Provided entries
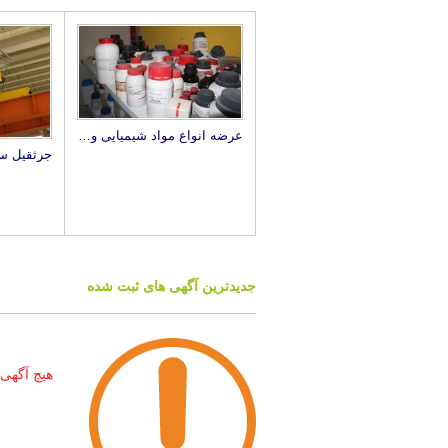
عرضه انواع مواد شیمیایی و آزمایشگاهی زیست آزما
جدیدترین آگهی های ثبت شده
هیچ آگهی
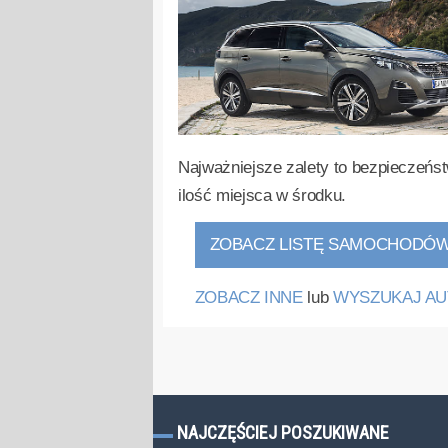
Najważniejsze zalety to bezpieczeńst
ilość miejsca w środku.
ZOBACZ LISTĘ SAMOCHODÓ
ZOBACZ INNE
lub
WYSZUKAJ AU
NAJCZĘŚCIEJ POSZUKIWANE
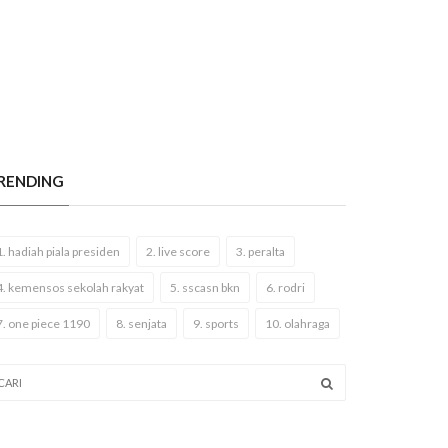
RENDING
1. hadiah piala presiden
2. live score
3. peralta
4. kemensos sekolah rakyat
5. sscasn bkn
6. rodri
7. one piece 1190
8. senjata
9. sports
10. olahraga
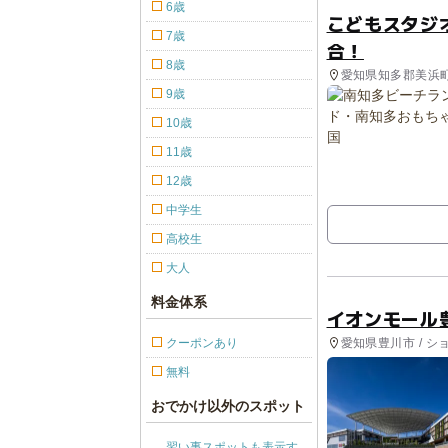
6歳
こどもスタジ
7歳
合！
8歳
愛知県知多郡美浜
9歳
10歳
11歳
12歳
中学生
高校生
大人
料金体系
イオンモール
愛知県豊川市 / シ
クーポンあり
無料
おでかけ以外のスポット
習い事スポットも表示す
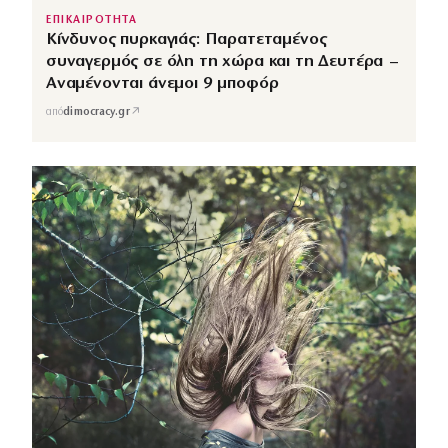
ΕΠΙΚΑΙΡΟΤΗΤΑ
Κίνδυνος πυρκαγιάς: Παρατεταμένος
συναγερμός σε όλη τη χώρα και τη Δευτέρα –
Αναμένονται άνεμοι 9 μποφόρ
↗
από
dimocracy.gr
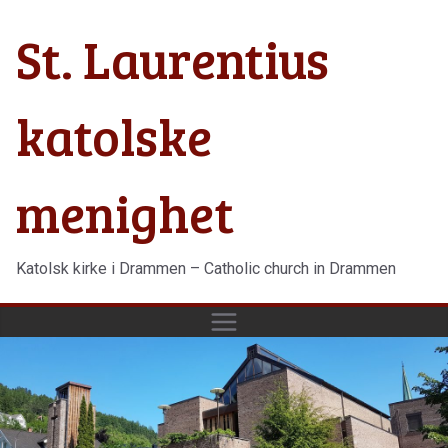
Hopp
St. Laurentius
til
innholdet
katolske
menighet
Katolsk kirke i Drammen – Catholic church in Drammen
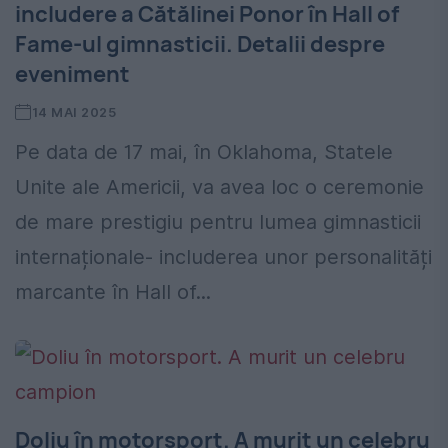
includere a Cătălinei Ponor în Hall of
Fame-ul gimnasticii. Detalii despre
eveniment
14 MAI 2025
Pe data de 17 mai, în Oklahoma, Statele
Unite ale Americii, va avea loc o ceremonie
de mare prestigiu pentru lumea gimnasticii
internaționale- includerea unor personalități
marcante în Hall of...
Doliu în motorsport. A murit un celebru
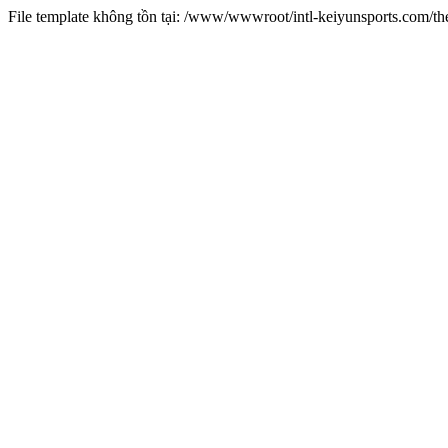
File template không tồn tại: /www/wwwroot/intl-keiyunsports.com/t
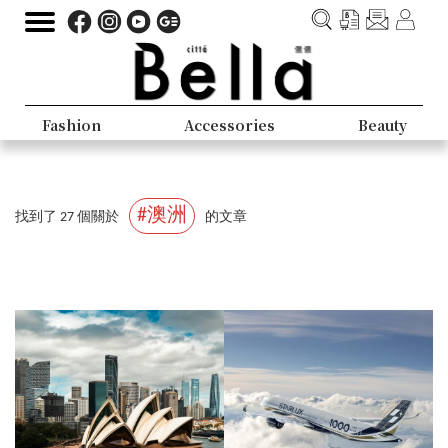
Fashion
Accessories
Beauty
#澳洲
找到了 27 個關於
的文章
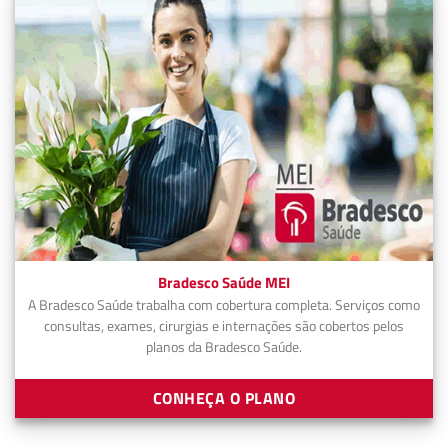
Bradesco Saúde MEI
A Bradesco Saúde trabalha com cobertura completa. Serviços como
consultas, exames, cirurgias e internações são cobertos pelos
planos da Bradesco Saúde.
CONHEÇA O PLANO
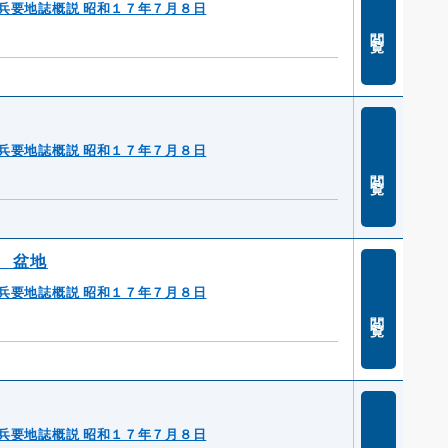
兵要地誌概説 昭和１７年７月８日
閲覧
兵要地誌概説 昭和１７年７月８日
閲覧
 盆地
兵要地誌概説 昭和１７年７月８日
閲覧
兵要地誌概説 昭和１７年７月８日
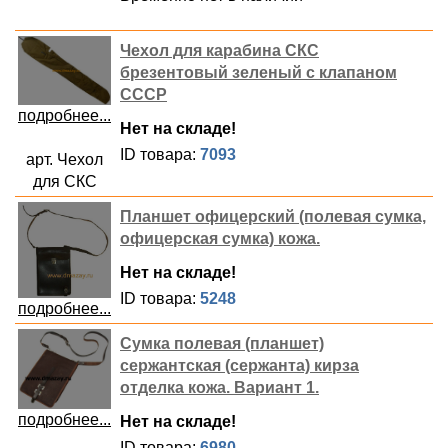
Чехол для карабина СКС
брезентовый зеленый с клапаном
СССР
подробнее...
Нет на складе!
ID товара:
7093
арт. Чехол
для СКС
Планшет офицерский (полевая сумка,
офицерская сумка) кожа.
Нет на складе!
ID товара:
5248
подробнее...
Сумка полевая (планшет)
сержантская (сержанта) кирза
отделка кожа. Вариант 1.
подробнее...
Нет на складе!
ID товара:
6980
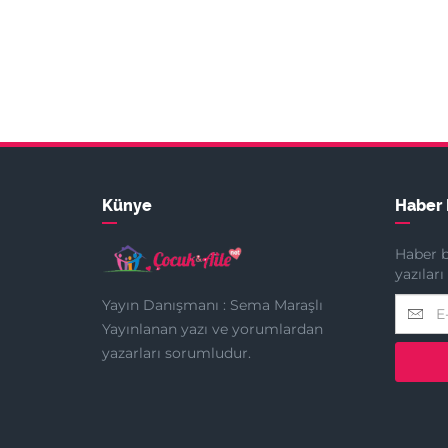
Künye
Haber 
Haber b
yazılar
Yayın Danışmanı : Sema Maraşlı
Yayınlanan yazı ve yorumlardan
yazarları sorumludur.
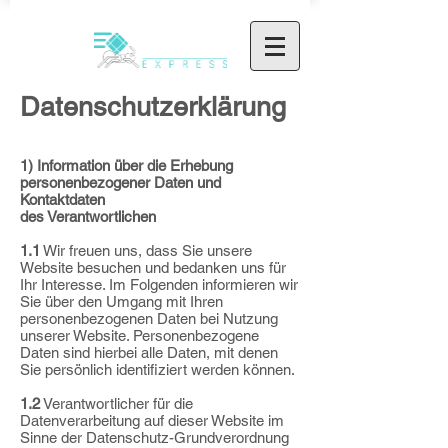
Datenschutzerklärung
1) Information über die Erhebung
personenbezogener Daten und
Kontaktdaten
des Verantwortlichen
1.1
Wir freuen uns, dass Sie unsere
Website besuchen und bedanken uns für
Ihr Interesse. Im Folgenden informieren wir
Sie über den Umgang mit Ihren
personenbezogenen Daten bei Nutzung
unserer Website. Personenbezogene
Daten sind hierbei alle Daten, mit denen
Sie persönlich identifiziert werden können.
1.2
Verantwortlicher für die
Datenverarbeitung auf dieser Website im
Sinne der Datenschutz-Grundverordnung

Problem statement
Reproduce verbatim every line of text in the records, in order, leaving out the picture lines.

Answer to this exercise
عرضه انواع مواد شیمیایی و آزمایشگاهی زیست آزما
جدیدترین آگهی های ثبت شده
هیچ آگهی
Najważniejsze zalety to bezpieczeńst
ilość miejsca w środku.
ZOBACZ LISTĘ SAMOCHODÓ
ZOBACZ INNE
lub
WYSZUKAJ AU
NAJCZĘŚCIEJ POSZUKIWANE
RENDING
1. hadiah piala presiden
2. live score
3. peralta
4. kemensos sekolah rakyat
5. sscasn bkn
6. rodri
7. one piece 1190
8. senjata
9. sports
10. olahraga
6歳
こどもスタジ
7歳
合！
8歳
愛知県知多郡美浜
9歳
10歳
11歳
12歳
中学生
高校生
大人
料金体系
イオンモール
愛知県豊川市 / シ
クーポンあり
無料
おでかけ以外のスポット
習い事スポットも表示す
ΕΠΙΚΑΙΡΟΤΗΤΑ
Κίνδυνος πυρκαγιάς: Παρατεταμένος
συναγερμός σε όλη τη χώρα και τη Δευτέρα –
Αναμένονται άνεμοι 9 μποφόρ
↗
από
dimocracy.gr
Hopp
St. Laurentius
til
innholdet
katolske
menighet
Katolsk kirke i Drammen – Catholic church in Drammen
includere a Cătălinei Ponor în Hall of
Fame-ul gimnasticii. Detalii despre
eveniment
14 MAI 2025
Pe data de 17 mai, în Oklahoma, Statele
Unite ale Americii, va avea loc o ceremonie
de mare prestigiu pentru lumea gimnasticii
internaționale- includerea unor personalități
marcante în Hall of...
Doliu în motorsport. A murit un celebru
File template không tồn tại: /www/wwwroot/intl-keiyunsports.com/t
Fashion
Accessories
Beauty
#澳洲
找到了 27 個關於
的文章
Bradesco Saúde MEI
A Bradesco Saúde trabalha com cobertura completa. Serviços como
consultas, exames, cirurgias e internações são cobertos pelos
planos da Bradesco Saúde.
CONHEÇA O PLANO
兵要地誌概説 昭和１７年７月８日
閲覧
兵要地誌概説 昭和１７年７月８日
閲覧
 盆地
兵要地誌概説 昭和１７年７月８日
閲覧
兵要地誌概説 昭和１７年７月８日
Чехол для карабина СКС
брезентовый зеленый с клапаном
СССР
подробнее...
Нет на складе!
ID товара:
7093
арт. Чехол
для СКС
Планшет офицерский (полевая сумка,
офицерская сумка) кожа.
Нет на складе!
ID товара:
5248
подробнее...
Сумка полевая (планшет)
сержантская (сержанта) кирза
отделка кожа. Вариант 1.
подробнее...
Нет на складе!
ID товара:
6980
Künye
Haber 
Haber b
yazılar
Yayın Danışmanı : Sema Maraşlı
Yayınlanan yazı ve yorumlardan
yazarları sorumludur.
Datenschutzerklärung
1) Information über die Erhebung
personenbezogener Daten und
Kontaktdaten
des Verantwortlichen
1.1
Wir freuen uns, dass Sie unsere
Website besuchen und bedanken uns für
Ihr Interesse. Im Folgenden informieren wir
Sie über den Umgang mit Ihren
personenbezogenen Daten bei Nutzung
unserer Website. Personenbezogene
Daten sind hierbei alle Daten, mit denen
Sie persönlich identifiziert werden können.
1.2
Verantwortlicher für die
Datenverarbeitung auf dieser Website im
Sinne der Datenschutz-Grundverordnung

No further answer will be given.